With time, this team of writers will join and continue in writing this column because we must continue to share and create awareness through our numerous readers on the need for the younger generation to prepare themselves for the work ahead. In history, we were told that the French revolution started after the many failures of leadership in France. The Nigerian situation as it stands today has recorded many failures; some of them have been mentioned and discussed in the numerous articles that have graced this column from the origin of herdsmen crisis, leadership and legacy, A Fractured Nation – already previously mentioned, The Three ‘Rs’ and more. With our many failures, it is time for a revolution and sadly that revolution cannot be led by the same people who have been a part of the rot. Hence today’s title: Beyond Buhari and Atiku. I have met both men and have the utmost respect for them but since the return to democratic rule in 1999 our elections have been a case of the devil and the deep blue sea. Considering that we have been misruled for the last 50 years, my question is can we have anything different from the same party despite different names especially when they have been a part of this misrule?
At the same time, if we are to have a new generation of leaders after 8 years; is there enough time for them to emerge? This is because contrary to the current style for prospective leaders, emerging happens way before becoming presidential aspirants. Prospective leaders need to travel around the country to be seen and heard. Serve in numerous capacities that will build their portfolios of a proven track record both in public and private sectors.
I once read a profound statement in an opinion piece of a daily newspaper and it has stuck with me ever since. The statement goes thus: “Love for one’s country is a primordial affection that does not hinge basically on anything substantial, simply an intangible essence with no physical substance, yet vicariously glorious.” The writer in that article was asking if Nigeria deserved our patriotism explaining that Nigeria, over the years, has had a deficient and decadent political class and leadership elite that robbed the nation of its well-deserved chance to sport among its peers and superiors as an eminent member of the comity of nations, both in terms of development and prosperity for its citizens.
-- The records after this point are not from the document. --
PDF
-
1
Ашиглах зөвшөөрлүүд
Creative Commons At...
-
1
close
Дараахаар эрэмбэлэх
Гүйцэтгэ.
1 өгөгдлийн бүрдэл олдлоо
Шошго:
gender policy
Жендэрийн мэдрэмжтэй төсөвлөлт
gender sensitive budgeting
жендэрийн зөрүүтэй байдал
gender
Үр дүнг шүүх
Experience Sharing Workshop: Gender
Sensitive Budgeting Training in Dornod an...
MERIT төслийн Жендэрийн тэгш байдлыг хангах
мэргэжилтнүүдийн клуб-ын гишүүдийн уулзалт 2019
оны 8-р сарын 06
Beyond Muhammadu Buhari and Atiku Abubakar lies our nation’s future; a future we need to seriously prepare for so that it won’t be a replica of the past. Millions of Nigerians are fed up with the status quo that only benefits the same select few over and over. Budding leaders will have a lot to deal with but sadly I fear 2019 might not be when they will start to clear this rot. What these budding leaders need right now are mobilizers who will sensitize the people as well as ignite their passion for a revolution. These budding leaders also need funders that won’t demand for kick-backs like the ‘God-fathers’. Funders from the people who would eagerly contribute towards a better nation like was done in America for Bernie Sanders. If these young vibrant people tired of the rot in the nation can come together, mobilize themselves and begin to sensitize the people towards thinking of a future without the present leaders, albeit a process that may still take some years, then Nigeria stands a chance of escaping the cycle of corruption and mismanagement that has plagued her for decades.